#### [Task goal]
Among the records below, find the lines that contain "climatisation" and copy each of them.

#### [Input for this task]
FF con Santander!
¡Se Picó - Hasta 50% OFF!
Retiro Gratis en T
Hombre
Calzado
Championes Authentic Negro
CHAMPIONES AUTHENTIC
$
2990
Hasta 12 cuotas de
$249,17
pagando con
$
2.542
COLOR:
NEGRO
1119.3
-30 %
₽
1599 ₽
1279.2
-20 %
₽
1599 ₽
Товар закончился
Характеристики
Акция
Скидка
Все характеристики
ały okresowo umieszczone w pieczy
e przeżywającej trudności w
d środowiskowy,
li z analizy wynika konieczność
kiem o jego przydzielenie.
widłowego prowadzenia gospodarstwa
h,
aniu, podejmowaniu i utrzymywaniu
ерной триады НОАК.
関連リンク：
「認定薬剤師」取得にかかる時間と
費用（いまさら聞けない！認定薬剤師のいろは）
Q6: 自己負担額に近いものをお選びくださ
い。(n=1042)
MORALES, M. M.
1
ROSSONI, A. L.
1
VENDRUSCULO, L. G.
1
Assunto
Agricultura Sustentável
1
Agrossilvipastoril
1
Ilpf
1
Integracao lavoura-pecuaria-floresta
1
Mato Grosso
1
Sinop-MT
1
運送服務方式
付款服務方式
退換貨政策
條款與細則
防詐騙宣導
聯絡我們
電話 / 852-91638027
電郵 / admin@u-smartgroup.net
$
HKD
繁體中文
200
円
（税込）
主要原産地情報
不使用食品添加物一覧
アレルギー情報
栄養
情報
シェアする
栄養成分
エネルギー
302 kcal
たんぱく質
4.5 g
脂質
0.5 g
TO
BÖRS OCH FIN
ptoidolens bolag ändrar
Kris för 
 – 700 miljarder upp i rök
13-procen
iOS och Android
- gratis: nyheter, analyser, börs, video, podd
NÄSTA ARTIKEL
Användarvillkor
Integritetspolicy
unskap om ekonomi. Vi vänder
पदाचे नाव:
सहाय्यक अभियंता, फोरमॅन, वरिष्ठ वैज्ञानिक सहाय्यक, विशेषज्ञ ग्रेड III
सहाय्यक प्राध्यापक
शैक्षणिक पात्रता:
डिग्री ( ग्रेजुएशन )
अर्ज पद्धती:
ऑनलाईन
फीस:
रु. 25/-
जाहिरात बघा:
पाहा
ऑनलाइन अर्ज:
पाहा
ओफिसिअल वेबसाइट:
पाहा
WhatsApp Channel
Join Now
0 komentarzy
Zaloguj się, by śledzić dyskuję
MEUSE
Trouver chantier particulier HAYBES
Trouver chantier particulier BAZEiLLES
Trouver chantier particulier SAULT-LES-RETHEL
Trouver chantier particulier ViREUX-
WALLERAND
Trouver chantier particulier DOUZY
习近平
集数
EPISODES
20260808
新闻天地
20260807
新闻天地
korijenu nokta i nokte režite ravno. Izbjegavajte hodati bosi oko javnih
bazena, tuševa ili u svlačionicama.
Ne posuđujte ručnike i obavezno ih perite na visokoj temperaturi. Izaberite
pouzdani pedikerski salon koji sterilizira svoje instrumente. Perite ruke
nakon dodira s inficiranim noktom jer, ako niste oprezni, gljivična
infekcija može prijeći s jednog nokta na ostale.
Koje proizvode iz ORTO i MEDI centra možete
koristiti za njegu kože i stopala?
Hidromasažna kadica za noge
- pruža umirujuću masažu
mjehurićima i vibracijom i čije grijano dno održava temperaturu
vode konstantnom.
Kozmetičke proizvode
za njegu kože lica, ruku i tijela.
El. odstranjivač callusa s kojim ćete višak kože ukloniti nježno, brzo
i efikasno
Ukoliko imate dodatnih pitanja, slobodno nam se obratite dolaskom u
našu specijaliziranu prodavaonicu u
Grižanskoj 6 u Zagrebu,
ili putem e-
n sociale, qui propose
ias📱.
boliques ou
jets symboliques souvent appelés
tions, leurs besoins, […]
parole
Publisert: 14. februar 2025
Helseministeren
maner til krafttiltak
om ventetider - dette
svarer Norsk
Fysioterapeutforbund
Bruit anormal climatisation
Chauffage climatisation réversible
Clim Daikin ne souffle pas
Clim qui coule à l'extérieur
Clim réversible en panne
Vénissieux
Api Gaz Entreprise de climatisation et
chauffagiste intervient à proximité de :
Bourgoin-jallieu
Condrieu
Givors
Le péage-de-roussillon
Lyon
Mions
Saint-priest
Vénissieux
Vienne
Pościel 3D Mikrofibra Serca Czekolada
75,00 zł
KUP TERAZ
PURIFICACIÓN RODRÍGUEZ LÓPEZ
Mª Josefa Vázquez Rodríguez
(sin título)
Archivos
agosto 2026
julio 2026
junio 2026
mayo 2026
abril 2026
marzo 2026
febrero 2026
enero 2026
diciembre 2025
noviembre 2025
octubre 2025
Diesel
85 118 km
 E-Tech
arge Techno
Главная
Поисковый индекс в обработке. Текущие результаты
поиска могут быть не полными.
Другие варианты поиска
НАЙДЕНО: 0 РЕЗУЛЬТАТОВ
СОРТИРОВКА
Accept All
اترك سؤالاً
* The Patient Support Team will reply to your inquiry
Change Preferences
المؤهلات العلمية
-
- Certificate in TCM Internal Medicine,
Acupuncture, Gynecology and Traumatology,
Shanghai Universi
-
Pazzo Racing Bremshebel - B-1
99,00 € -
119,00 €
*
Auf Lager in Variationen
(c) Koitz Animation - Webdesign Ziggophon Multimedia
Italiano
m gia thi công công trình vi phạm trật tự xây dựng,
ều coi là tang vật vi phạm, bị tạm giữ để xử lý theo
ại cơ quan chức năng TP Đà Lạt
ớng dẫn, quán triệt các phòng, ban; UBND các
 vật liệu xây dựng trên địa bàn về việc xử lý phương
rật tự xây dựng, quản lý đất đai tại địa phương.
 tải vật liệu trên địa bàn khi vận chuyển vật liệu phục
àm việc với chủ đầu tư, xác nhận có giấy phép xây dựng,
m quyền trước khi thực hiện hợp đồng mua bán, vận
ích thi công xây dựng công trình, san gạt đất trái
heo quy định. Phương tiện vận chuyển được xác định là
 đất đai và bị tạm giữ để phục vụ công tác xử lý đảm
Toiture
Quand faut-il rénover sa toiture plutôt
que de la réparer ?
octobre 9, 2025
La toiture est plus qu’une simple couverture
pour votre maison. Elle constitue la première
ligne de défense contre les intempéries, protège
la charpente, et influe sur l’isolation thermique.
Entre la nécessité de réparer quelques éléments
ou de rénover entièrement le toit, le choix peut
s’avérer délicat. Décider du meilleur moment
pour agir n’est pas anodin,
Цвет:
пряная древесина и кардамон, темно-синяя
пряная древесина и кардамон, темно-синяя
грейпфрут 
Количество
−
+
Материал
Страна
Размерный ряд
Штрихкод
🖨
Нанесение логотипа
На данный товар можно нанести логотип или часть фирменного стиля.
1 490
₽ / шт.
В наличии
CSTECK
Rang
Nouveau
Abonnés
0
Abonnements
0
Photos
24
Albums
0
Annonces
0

#### [Completed exercise]
Bruit anormal climatisation
Chauffage climatisation réversible
Api Gaz Entreprise de climatisation et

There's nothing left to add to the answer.